Records from a collection
:::

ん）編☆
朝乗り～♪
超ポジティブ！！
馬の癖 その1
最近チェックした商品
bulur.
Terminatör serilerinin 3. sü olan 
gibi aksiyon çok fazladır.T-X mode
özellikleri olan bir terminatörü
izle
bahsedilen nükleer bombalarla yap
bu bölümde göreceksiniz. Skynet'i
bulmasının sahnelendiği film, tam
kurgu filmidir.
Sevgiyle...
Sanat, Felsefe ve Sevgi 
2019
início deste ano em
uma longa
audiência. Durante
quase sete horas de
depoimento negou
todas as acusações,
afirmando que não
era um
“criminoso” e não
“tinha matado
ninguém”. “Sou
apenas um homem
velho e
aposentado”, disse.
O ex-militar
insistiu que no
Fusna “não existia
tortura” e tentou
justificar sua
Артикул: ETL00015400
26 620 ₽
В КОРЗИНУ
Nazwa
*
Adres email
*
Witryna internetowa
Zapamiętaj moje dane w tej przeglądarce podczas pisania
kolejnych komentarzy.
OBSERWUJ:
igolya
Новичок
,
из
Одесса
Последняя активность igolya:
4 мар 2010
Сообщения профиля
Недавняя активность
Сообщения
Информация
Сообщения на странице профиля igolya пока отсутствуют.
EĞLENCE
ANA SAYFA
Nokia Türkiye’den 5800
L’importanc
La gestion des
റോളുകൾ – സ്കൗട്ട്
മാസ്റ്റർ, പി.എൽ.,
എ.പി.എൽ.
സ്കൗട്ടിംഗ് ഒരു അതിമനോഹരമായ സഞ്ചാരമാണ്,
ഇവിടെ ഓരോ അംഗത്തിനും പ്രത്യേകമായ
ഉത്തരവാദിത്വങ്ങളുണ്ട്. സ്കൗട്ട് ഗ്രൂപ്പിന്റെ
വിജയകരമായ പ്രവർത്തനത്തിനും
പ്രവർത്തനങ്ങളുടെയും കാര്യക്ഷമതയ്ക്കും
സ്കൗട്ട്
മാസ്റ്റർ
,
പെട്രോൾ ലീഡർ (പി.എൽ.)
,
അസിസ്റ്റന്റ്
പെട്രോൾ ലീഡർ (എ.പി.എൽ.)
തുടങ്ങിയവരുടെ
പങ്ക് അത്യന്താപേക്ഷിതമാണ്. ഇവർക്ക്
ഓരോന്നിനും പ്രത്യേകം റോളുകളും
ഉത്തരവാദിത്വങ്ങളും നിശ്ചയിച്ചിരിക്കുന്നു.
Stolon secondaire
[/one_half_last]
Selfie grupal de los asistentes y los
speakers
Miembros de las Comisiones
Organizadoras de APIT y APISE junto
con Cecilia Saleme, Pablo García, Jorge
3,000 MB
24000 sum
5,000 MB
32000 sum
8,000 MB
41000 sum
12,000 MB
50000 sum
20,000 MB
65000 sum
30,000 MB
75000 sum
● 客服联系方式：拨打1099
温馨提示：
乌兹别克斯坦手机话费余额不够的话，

:::

▸ YOUR TASK:
Pick out and copy the lines of the entries that hold the string "olan".

▸ EXERCISE RESPONSE:
Terminatör serilerinin 3. sü olan 
özellikleri olan bir terminatörü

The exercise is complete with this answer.